W tym kontekście pojawiają się nazwy dwóch firm. Cross Trading to argentyńska firma, która miała zakupić pakiet meczów od UEFA za 111 tysięcy dolarów, a następnie odsprzedać go ekwadorskiej firmie Teleamazonas z niemal trzykrotnym przebiciem (311 tysięcy USD). Umowy podpisywane były w latach 2003-2009, a Infantino pełnił wtedy funkcję dyrektora Europejskiej Unii Piłkarskiej i to jego podpisy widnieją na dokumentach.
Pierwsza z wymienionych spółek zarejestrowana jest w „raju podatkowym”, a jej szefowie są jednymi z wielu ludzi, których FBI podejrzewa o korupcję w światowej piłce nożnej. Obaj przebywają w areszcie domowym w Argentynie.
„The Guardian” publikuje również oświadczenie UEFA. „Prawa zostały sprzedane na podstawie otwartego, konkurencyjnego przetargu. Zwycięska oferta była lepsza o 20 procent od następnej, a Gianni Infantino podpisał umowę jako dyrektor UEFA. To normalne praktyki” – czytamy.
„Nie ma żadnych podstaw żeby uważać, że któryś z naszych pracowników otrzymał łapówkę przy okazji podpisywania umowy” – dodaje UEFA.

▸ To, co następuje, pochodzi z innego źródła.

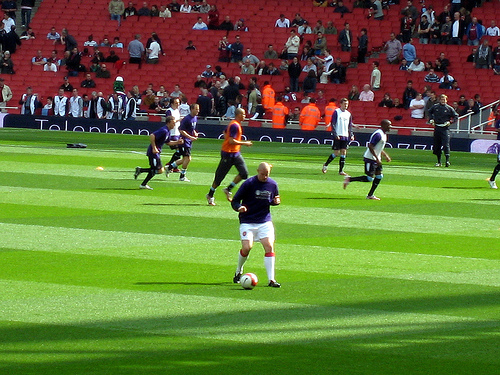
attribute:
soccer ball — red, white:
[238, 271, 259, 291]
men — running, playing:
[131, 95, 251, 213]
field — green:
[1, 122, 496, 373]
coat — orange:
[272, 101, 288, 128]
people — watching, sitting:
[261, 11, 373, 90]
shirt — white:
[371, 68, 382, 85]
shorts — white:
[237, 220, 279, 245]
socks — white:
[232, 247, 280, 280]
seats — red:
[47, 0, 84, 19]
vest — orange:
[221, 120, 244, 154]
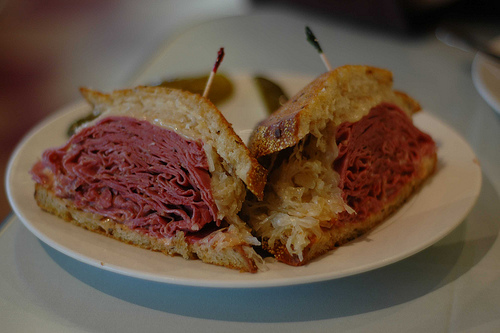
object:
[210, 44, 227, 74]
plastic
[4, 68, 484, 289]
plate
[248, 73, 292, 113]
pickle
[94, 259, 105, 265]
speck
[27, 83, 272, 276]
sandwhich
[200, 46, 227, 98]
tooth pick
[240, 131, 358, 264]
saurkraut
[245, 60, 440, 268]
sandwhich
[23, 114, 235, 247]
ham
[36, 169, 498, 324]
shadow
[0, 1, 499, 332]
table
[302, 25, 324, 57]
wrapper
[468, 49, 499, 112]
utensil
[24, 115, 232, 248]
corned beef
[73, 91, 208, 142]
swiss cheese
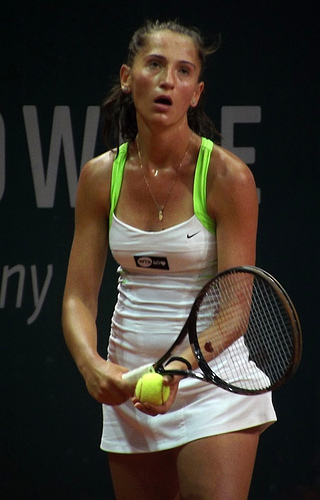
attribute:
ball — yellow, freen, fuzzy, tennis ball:
[132, 369, 181, 414]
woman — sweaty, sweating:
[69, 25, 283, 499]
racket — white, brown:
[86, 258, 308, 414]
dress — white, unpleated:
[93, 163, 251, 408]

Wcześniej w aferze „Panama Papers” padały nazwiska m.in. Lionela Messiego i Michela Platiniego. Mieli oni korzystać z usług kancelarii prawnej Mossack Fonseca, z której wyciekły dokumenty. Wynika z nich, że firma ta pomaga swym klientom prać pieniądze i uchylać się od płacenia podatków.